## REQUIRED ACTION
All lines holding the word "pixels" in the listing below need to be copied.

-------

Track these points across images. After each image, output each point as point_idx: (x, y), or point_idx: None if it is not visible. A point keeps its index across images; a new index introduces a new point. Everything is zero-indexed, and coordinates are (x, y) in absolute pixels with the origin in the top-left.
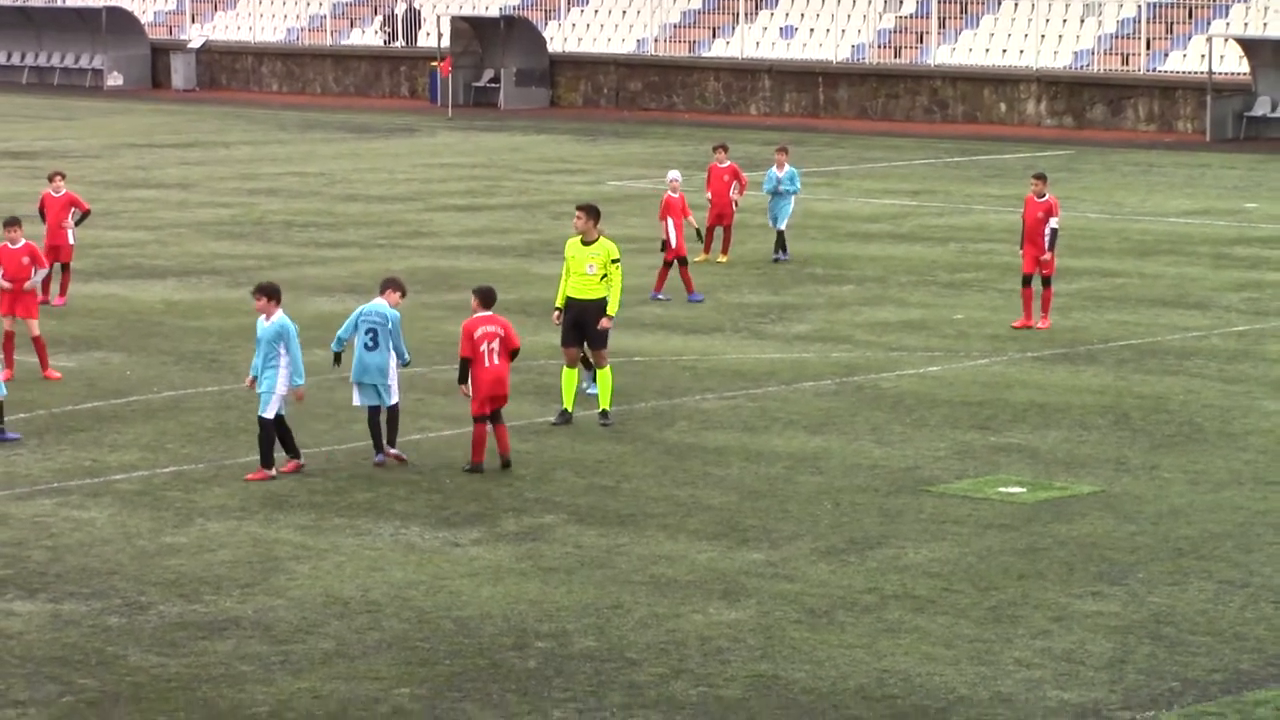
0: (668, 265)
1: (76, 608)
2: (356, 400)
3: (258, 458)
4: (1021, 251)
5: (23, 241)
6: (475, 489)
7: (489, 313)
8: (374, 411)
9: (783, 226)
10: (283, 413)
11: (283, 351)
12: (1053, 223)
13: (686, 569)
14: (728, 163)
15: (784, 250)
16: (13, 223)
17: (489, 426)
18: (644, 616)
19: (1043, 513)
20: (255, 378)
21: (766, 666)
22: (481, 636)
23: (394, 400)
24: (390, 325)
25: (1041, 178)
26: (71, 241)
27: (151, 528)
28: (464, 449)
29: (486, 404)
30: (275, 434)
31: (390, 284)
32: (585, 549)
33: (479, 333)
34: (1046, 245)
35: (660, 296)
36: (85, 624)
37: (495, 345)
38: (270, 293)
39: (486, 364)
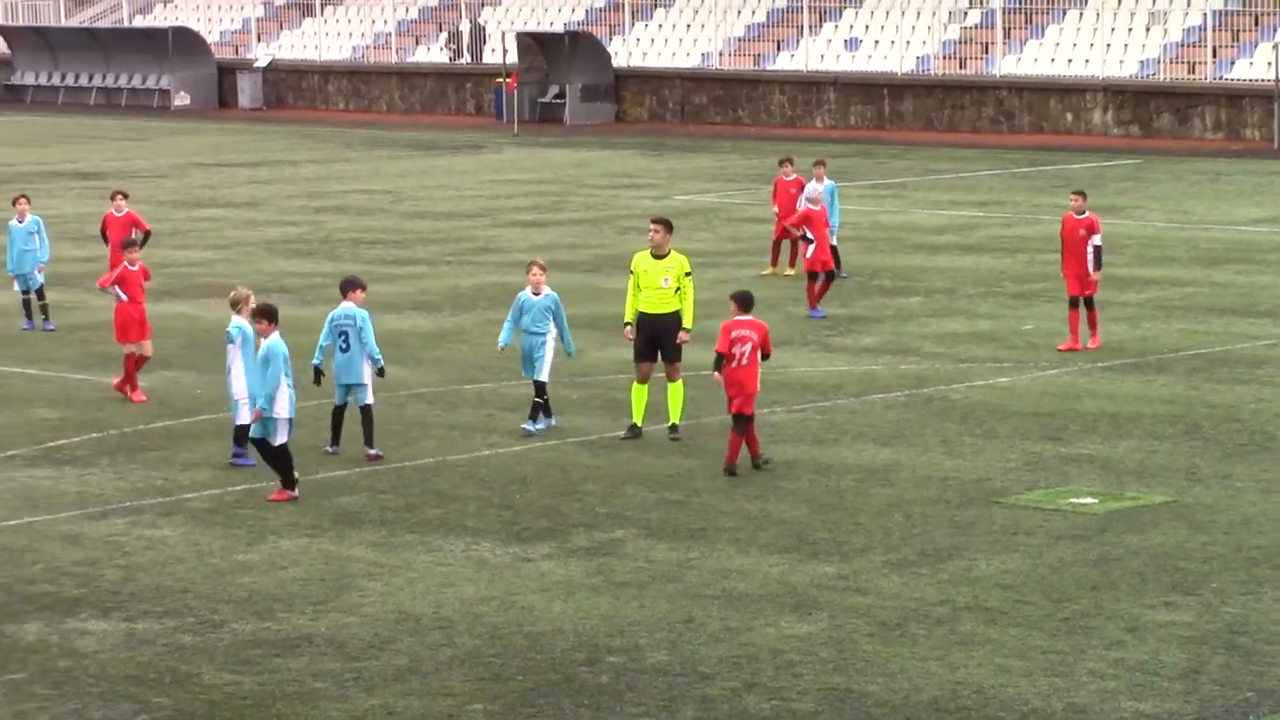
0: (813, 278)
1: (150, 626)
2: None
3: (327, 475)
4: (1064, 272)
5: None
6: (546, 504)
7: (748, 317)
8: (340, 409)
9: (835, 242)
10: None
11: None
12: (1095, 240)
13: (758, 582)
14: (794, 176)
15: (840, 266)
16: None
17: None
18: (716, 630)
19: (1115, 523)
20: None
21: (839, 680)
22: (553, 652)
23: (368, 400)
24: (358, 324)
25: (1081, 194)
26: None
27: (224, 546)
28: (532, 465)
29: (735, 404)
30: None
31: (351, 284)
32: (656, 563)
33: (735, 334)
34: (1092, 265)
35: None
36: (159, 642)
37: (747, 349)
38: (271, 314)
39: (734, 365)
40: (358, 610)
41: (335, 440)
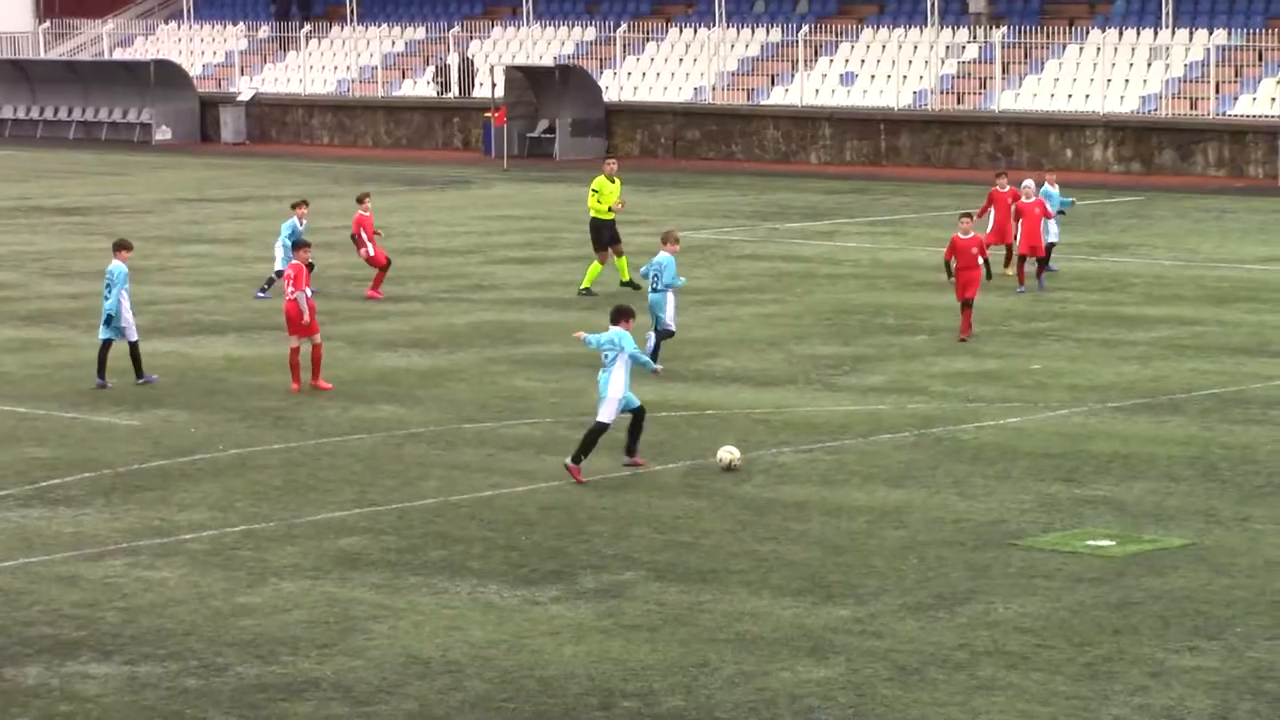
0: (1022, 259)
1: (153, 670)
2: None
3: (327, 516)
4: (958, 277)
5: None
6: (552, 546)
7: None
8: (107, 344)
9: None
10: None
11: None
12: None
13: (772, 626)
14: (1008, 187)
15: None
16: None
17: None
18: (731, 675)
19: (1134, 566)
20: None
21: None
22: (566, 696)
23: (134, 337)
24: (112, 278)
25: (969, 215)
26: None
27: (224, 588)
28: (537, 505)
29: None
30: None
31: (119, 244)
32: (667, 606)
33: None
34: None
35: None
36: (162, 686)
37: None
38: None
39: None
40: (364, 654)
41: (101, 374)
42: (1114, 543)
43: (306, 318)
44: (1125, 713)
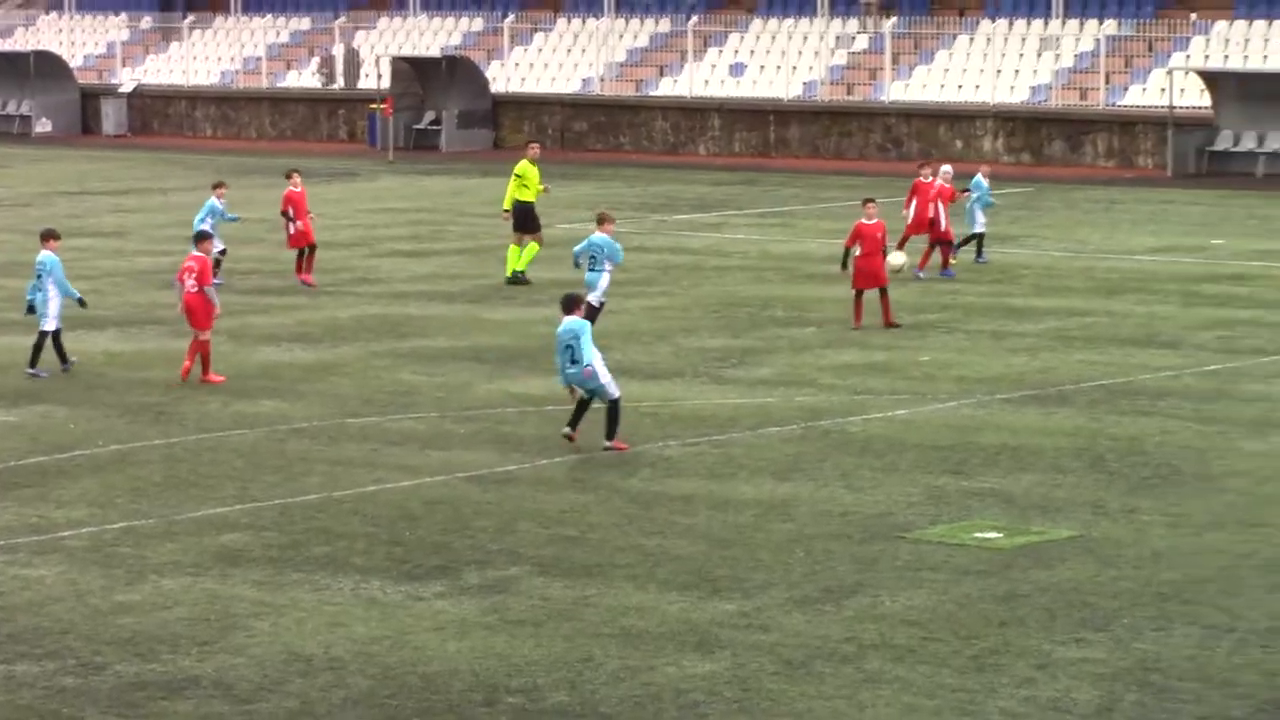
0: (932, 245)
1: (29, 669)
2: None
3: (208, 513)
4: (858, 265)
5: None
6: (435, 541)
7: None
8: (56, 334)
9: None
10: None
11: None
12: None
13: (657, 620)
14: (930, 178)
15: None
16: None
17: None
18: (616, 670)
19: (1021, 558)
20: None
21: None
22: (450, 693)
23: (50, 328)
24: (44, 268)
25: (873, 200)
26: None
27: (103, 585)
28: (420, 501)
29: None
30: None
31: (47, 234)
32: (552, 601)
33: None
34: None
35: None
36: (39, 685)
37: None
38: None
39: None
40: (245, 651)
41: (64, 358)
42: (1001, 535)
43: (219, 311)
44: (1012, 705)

-------

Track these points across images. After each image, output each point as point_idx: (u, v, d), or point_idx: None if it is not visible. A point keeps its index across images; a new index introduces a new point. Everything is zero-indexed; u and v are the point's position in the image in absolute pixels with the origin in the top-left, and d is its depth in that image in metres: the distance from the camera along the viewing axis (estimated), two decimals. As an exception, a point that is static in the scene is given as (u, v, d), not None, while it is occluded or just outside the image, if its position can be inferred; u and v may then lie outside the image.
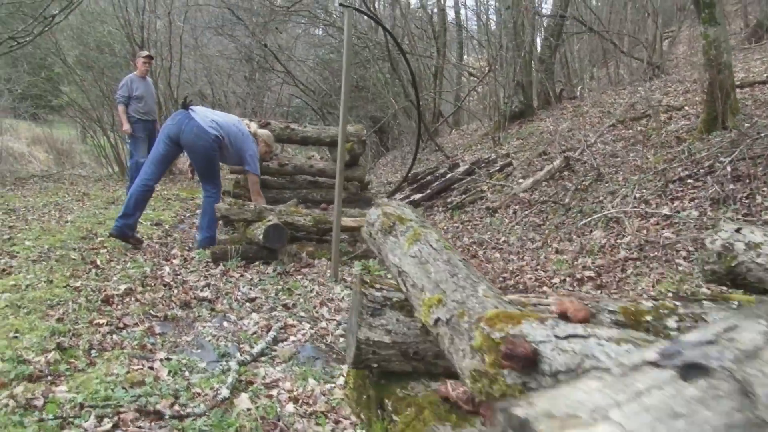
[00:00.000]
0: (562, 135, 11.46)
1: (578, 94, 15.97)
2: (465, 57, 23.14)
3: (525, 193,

-------

## YOUR SOLUTION
Track these points across images. After each image, output each point as point_idx: (x, y), or point_idx: None if it is not visible. A point keeps its index across images; a new index introduces a new point. Everything is zero-indexed, and coordinates are (x, y) in absolute pixels with the origin in the top-left.
Track these points across images. After each image, output each point as point_idx: (u, v, d), or point_idx: None if it is not visible. A point keeps its index across images; a new index introduces a new point. Everything is zero-indexed; u and v are the point's position in the image in absolute pixels with the origin in the top-left, and d is its depth in that image in metres: the distance from the camera along the viewing axis (estimated), two decimals. As an exception, a point that is static in the scene is given as (u, v, d), not None, while it is occluded or just outside the image, if its position can be inferred; u and v may then lie outside the image.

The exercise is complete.